6. Describe your assessment process and the ways in which the process provided/did not provide you with an accurate evaluation of how well the children learned the content. For my assessment process, I did a pre-assessment, during assessment, and a post assessment. For my pre-assessment, I asked the children to tell me different things that were nice to do for others and things that were not nice to do to others. This gave me an idea of which students knew the difference in nice and not nice. For my during assessment, I asked students if they could remember a time where they were nice to others and related it to the different situations happening in the book I was reading to them. For my post assessment, student have eight different pictures of actions that were either nice or not nice. They cut each picture out and glued it onto a chart to say if it was nice or not nice. I then took the information from this chart and charted who did the activity correctly and who had to change a few of their actions. 7. Describe the manner in which your lesson addressed more than one of the developmental realms of the child. During my lesson, students had to pay attention to the story and interact by remembering times when they were helpful or shared with others. Student also worked on their fine motor skills by cutting out the pictures that were used for the assessment. 8. Identify the dimension of multicultural education (i.e., James Banks notion of content integration, knowledge construction, prejudice reduction, equity pedagogy, or empowering school culture) that was most critical for you to consider as you taught this lesson. Why do you believe your chosen dimension was most important for this learning experience? While teaching this lesson, content integration was very important because the students had to think about the nice actions in the story and relate them to situations they encounter in the world. This was important because everyone needs to understand the difference in being nice to others and when they arent being nice. 9. When you teach your next lesson, what teaching strategy will you work to improve?
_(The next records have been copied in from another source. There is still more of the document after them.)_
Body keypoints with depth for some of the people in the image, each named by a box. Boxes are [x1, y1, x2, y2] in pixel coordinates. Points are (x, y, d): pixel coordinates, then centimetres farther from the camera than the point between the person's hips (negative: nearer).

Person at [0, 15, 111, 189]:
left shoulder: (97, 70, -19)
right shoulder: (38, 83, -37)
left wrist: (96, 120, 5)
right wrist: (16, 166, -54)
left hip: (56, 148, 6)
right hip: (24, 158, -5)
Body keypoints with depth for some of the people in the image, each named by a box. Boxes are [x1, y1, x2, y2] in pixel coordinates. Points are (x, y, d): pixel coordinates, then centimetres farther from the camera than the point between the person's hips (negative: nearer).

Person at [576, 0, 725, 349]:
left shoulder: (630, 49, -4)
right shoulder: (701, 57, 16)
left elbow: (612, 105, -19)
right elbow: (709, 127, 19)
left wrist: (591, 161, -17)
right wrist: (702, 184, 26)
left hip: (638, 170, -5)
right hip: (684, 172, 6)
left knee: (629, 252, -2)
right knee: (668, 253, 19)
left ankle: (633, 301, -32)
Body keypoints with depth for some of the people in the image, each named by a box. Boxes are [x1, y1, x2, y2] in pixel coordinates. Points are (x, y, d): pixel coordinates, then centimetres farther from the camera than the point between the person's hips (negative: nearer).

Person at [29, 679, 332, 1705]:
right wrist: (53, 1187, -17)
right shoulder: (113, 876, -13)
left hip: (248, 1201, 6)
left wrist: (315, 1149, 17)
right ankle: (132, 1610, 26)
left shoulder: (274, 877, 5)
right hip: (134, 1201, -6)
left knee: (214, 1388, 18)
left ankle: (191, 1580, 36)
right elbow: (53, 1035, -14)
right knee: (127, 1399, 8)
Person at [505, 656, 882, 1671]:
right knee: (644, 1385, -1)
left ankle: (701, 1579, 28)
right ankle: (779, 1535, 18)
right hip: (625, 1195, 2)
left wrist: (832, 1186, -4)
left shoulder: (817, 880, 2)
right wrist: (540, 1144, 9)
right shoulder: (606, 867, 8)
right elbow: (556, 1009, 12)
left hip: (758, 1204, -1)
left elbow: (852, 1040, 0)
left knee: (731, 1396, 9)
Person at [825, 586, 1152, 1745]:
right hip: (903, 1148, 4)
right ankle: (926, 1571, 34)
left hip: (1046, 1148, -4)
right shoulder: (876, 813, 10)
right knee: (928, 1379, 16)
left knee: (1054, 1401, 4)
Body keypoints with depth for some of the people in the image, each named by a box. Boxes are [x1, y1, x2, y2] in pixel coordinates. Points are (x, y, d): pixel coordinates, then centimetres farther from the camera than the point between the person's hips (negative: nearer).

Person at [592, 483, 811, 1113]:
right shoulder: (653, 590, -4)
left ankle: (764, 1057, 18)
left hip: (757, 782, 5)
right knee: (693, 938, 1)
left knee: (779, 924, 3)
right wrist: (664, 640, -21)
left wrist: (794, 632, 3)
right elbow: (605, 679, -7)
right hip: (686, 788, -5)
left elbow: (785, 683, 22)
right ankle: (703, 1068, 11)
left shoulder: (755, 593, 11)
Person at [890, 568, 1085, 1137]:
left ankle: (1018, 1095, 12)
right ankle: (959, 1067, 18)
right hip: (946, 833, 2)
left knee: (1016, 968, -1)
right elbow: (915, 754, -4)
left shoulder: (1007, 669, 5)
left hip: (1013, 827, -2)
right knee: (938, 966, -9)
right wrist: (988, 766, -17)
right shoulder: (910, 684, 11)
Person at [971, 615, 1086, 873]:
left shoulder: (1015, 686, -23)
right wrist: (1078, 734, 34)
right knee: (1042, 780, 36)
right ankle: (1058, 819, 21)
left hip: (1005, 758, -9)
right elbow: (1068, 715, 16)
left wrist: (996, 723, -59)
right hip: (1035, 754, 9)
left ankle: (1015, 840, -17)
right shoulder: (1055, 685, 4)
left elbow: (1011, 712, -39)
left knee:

I will work on content integration again because it is very important for students to be able to pull information from a certain situation and use it in the real world. 10. How would you rate your implementation of this lesson?

Very good

Satisfactory

Fair

Why would you rate your lesson this way? I feel as though the students learned a lot from this lesson and better understand being nice to others. I think, however, that will time and practice I will do a better job with the activities relating to the book . I think that everyone can do better with practice and that they arent perfect on their first try!